Hal kedua yang bisa kita pelajari di dalam hal ini berkaitan dengan penginjilan. Di dalam penginjilan, banyak orang Kristen seolah-olah membuat Injil menjadi murah dengan cara terus-menerus mengabarkan Injil kepada orang-orang yang sudah menolak Injil di titik pertama. Ayat ini mengingatkan kita bahwa Ia berdaulat menyatakan belas kasihan-Nya kepada orang-orang tertentu, dan berdaulat pula mengeraskan hati orang-orang yang tidak dipilih-Nya. Dengan kata lain, penginjilan sejati berkaitan dengan predestinasi Allah. Kita harus peka, ketika orang-orang yang kita injili tidak menerima Injil pada kesempatan pertama, hendaklah kita tidak perlu berulang kali mendatanginya dengan memberitakan Injil. Kita mungkin perlu menunggu waktu yang agak lama lalu kita boleh mendatanginya lagi untuk memberitakan Injil. Tetapi jika sampai 5-10 kali, orang itu tidak mau menerima Injil juga, kita TIDAK perlu melunakkan makna Injil, sebaliknya yang kita perlu lakukan : tinggalkan orang itu, karena mungkin sekali orang itu bukan umat pilihan-Nya. Langkah selanjutnya, kita mencari orang-orang lain yang dapat kita injili. Jangan membuang waktu kita memberitakan Injil hanya untuk orang tertentu, dunia kita membutuhkan Injil, sehingga wilayah penginjilan kita masih sangat luas dan banyak, jangan pernah kuatir kita akan kekurangan orang untuk diinjili.

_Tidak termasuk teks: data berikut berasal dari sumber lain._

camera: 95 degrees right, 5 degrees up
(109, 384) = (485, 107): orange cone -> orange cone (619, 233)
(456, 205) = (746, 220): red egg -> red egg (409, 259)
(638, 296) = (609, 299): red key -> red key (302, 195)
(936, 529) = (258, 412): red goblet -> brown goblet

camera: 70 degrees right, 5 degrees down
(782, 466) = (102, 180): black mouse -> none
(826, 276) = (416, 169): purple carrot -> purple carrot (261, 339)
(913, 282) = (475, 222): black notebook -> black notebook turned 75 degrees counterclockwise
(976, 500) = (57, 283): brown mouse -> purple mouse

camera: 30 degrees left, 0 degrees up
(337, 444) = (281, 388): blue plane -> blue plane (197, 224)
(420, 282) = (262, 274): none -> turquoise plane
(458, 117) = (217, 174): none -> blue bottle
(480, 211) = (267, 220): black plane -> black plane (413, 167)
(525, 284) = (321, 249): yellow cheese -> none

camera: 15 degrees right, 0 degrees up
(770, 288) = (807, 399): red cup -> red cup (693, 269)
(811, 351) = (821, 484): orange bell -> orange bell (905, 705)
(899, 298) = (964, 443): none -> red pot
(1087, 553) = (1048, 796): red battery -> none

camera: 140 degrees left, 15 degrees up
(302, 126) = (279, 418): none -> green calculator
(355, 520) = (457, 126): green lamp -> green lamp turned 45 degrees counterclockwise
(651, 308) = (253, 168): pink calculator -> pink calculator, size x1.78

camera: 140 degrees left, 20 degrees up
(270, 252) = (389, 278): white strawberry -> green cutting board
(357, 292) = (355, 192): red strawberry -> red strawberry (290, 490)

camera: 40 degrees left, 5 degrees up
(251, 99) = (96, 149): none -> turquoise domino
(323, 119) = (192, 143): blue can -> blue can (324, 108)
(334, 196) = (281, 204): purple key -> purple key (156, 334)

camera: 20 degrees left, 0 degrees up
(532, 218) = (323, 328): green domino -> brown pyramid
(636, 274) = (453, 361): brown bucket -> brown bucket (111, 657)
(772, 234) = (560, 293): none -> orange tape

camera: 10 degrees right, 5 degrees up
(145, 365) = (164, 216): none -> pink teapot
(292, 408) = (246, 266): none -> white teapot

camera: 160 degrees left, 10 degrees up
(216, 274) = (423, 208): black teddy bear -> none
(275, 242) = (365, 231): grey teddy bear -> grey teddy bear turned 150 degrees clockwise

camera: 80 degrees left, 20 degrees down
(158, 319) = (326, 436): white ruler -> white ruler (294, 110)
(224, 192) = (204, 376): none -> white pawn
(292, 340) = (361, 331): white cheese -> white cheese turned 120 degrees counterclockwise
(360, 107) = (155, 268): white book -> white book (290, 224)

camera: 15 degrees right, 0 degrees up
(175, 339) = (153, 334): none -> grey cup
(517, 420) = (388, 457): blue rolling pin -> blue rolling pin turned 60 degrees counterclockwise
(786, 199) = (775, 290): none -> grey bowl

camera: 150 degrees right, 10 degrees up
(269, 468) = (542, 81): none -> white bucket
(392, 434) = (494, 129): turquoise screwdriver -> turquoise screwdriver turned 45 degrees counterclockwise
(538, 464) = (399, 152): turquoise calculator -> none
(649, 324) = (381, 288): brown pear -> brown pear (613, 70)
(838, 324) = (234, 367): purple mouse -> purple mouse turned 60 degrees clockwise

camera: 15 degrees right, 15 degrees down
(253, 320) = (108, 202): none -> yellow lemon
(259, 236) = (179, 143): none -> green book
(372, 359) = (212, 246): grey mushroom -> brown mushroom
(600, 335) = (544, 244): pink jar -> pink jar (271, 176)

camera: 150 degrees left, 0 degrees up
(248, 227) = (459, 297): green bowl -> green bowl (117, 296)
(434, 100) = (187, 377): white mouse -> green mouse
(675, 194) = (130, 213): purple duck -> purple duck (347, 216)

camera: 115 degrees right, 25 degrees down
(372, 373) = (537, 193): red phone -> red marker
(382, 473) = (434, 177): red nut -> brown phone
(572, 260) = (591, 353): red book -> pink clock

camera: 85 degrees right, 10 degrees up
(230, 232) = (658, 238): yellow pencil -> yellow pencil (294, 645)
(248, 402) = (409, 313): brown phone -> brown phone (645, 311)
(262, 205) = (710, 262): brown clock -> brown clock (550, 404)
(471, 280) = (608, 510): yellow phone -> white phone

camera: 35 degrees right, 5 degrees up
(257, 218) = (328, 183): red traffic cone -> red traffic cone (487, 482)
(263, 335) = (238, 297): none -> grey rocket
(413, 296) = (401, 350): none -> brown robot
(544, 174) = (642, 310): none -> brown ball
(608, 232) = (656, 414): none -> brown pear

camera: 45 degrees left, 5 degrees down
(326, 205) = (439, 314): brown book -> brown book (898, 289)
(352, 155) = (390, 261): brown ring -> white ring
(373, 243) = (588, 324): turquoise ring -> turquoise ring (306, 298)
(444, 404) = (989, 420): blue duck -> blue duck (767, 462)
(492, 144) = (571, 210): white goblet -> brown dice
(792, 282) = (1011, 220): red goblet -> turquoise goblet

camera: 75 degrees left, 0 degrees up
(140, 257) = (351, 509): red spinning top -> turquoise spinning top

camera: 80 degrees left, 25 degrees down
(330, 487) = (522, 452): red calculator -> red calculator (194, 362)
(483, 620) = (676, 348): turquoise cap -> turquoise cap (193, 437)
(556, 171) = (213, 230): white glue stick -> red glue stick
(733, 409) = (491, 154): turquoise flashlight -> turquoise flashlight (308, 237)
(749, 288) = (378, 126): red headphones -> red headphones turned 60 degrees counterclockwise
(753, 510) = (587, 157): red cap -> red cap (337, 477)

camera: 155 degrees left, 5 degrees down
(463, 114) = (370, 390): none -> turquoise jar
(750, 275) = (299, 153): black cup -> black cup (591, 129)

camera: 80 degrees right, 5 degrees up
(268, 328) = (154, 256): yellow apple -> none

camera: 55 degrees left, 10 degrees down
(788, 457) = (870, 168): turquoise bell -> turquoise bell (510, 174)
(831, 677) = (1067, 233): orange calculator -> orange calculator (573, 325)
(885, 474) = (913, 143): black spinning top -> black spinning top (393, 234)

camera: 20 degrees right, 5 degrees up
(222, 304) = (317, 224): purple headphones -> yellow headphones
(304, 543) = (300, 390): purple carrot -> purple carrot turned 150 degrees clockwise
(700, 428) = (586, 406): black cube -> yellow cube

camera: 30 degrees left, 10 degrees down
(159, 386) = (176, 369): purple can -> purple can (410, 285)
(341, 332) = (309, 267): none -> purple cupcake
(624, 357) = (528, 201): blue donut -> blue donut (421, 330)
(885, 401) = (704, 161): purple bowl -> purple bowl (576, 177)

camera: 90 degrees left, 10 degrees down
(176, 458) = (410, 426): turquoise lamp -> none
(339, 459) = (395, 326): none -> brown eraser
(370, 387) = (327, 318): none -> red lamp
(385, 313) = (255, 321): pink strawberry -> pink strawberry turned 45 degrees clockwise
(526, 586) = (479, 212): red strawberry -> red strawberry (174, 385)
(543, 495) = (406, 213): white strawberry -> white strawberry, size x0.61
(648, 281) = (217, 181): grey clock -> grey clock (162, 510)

Sesudah merenungkan kesepuluh ayat ini, apakah kita hari ini berkomitmen untuk menyerahkan hidup dan hati kita kepeda hidup dan kehendak-Nya sehingga kita setiap hari ingin mencintai dan melakukan apa yang Tuhan cintai dan membenci apa yang Tuhan benci ? Kiranya Tuhan memimpin dan menguatkan iman dan hati kita dalam menjalankan kehendak-Nya. Amin. Soli Deo Gloria.